Anywho, the client wanted to chime in on this post and it was an absolute honor to have her write something to better explain the meaning of her piece.
“Now I teach history, but I was always digging about in my families backyard. Like a dog digging for a scent unnoticeable by human senses, getting yelled at to leave it alone, the grass had been resewed, the landscaping had it all looking just right. It all appeared the way they wanted it to, and there I sat, getting dirty, wasting the day away, digging at a scent.
Because our lives are a collection of historical forces and personal choices. My latest piece of inked body art reflects my own collection of atoms. My father is Jewish and my mother is French, and history has within it a windfall of possibilities as to why they perhaps could never have been. My art commemorates some forces that did allow it.
During the Nazi occupation of France during WWII, my grandfather was a mailman. Not a very glamorous job, not an elite position, no wall for his name to be carved into. But his moral compass directed him, he did not concede defeat. Rather he chose to aid the French Resistance – the underground force to counter the overwhelming might of the Nazis. Most of his actions remain particles of the past. And as he passed when I was six years old, my digging has met hard rock.

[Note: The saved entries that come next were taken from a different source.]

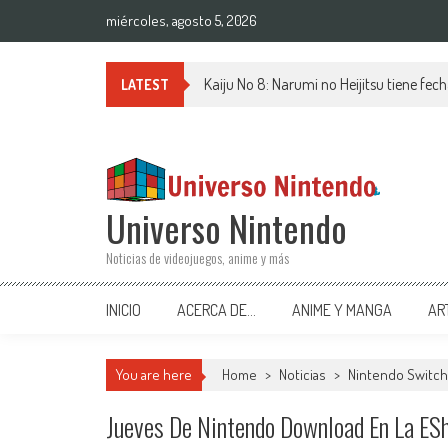
Saltar al contenido
miércoles, agosto 5, 2026
Kaiju No 8: Narumi no Heijitsu tiene fech
LATEST
Universo Nintendo
Noticias de videojuegos, anime y más
INICIO
ACERCA DE…
ANIME Y MANGA
AR
You are here
Home
>
Noticias
>
Nintendo Switch
Jueves De Nintendo Download En La 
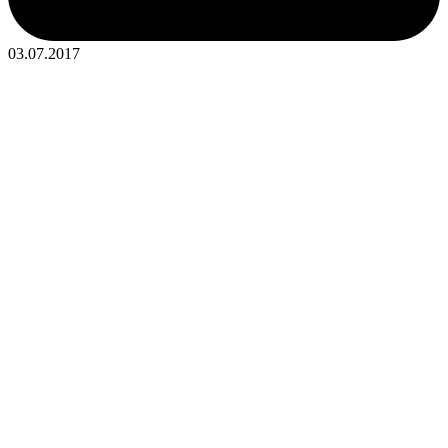
03.07.2017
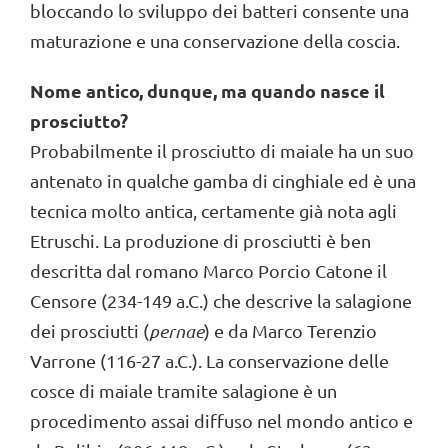
bloccando lo sviluppo dei batteri consente una
maturazione e una conservazione della coscia.
Nome antico, dunque, ma quando nasce il
prosciutto?
Probabilmente il prosciutto di maiale ha un suo
antenato in qualche gamba di cinghiale ed è una
tecnica molto antica, certamente già nota agli
Etruschi. La produzione di prosciutti è ben
descritta dal romano Marco Porcio Catone il
Censore (234-149 a.C.) che descrive la salagione
dei prosciutti (
pernae
) e da Marco Terenzio
Varrone (116-27 a.C.). La conservazione delle
cosce di maiale tramite salagione è un
procedimento assai diffuso nel mondo antico e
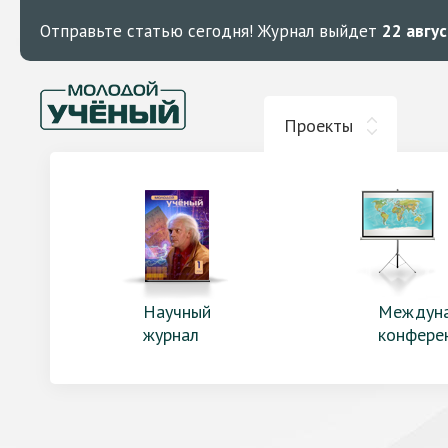
Отправьте статью сегодня!
Журнал выйдет
22 авгу
Проекты
Научный
Междун
журнал
конфере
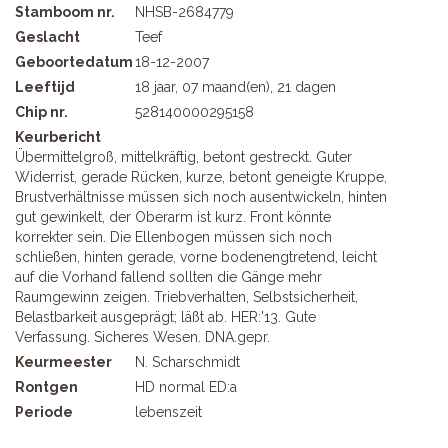
Stamboom nr.
NHSB-2684779
Geslacht
Teef
Geboortedatum
18-12-2007
Leeftijd
18 jaar, 07 maand(en), 21 dagen
Chip nr.
528140000295158
Keurbericht
Übermittelgroß, mittelkräftig, betont gestreckt. Guter
Widerrist, gerade Rücken, kurze, betont geneigte Kruppe,
Brustverhältnisse müssen sich noch ausentwickeln, hinten
gut gewinkelt, der Oberarm ist kurz. Front könnte
korrekter sein. Die Ellenbogen müssen sich noch
schließen, hinten gerade, vorne bodenengtretend, leicht
auf die Vorhand fallend sollten die Gänge mehr
Raumgewinn zeigen. Triebverhalten, Selbstsicherheit,
Belastbarkeit ausgeprägt; läßt ab. HER:'13. Gute
Verfassung. Sicheres Wesen. DNA.gepr.
Keurmeester
N. Scharschmidt
Rontgen
HD normal ED:a
Periode
lebenszeit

But imagine that my mother had been raised by a man who had bent to the will of those full of hate, or even had been ready to join them. Could my father, a Jewish man who had been raised with the haunting of Hitler chasing down his genetic line, loved such a woman? Would my own compass be so strongly charged North, towards social justice, not weighed down by history but rather liberated through it?
So my art is a postage stamp. A postage stamp in honor of the French Resistance. A piece that reminds me that I come from a family of fighters and that I have a legacy to carry on.”
Thank you Ms. Client/ Friend lol
This was created with a single needle liner, 5 curved magnum and intenze and silverback inks.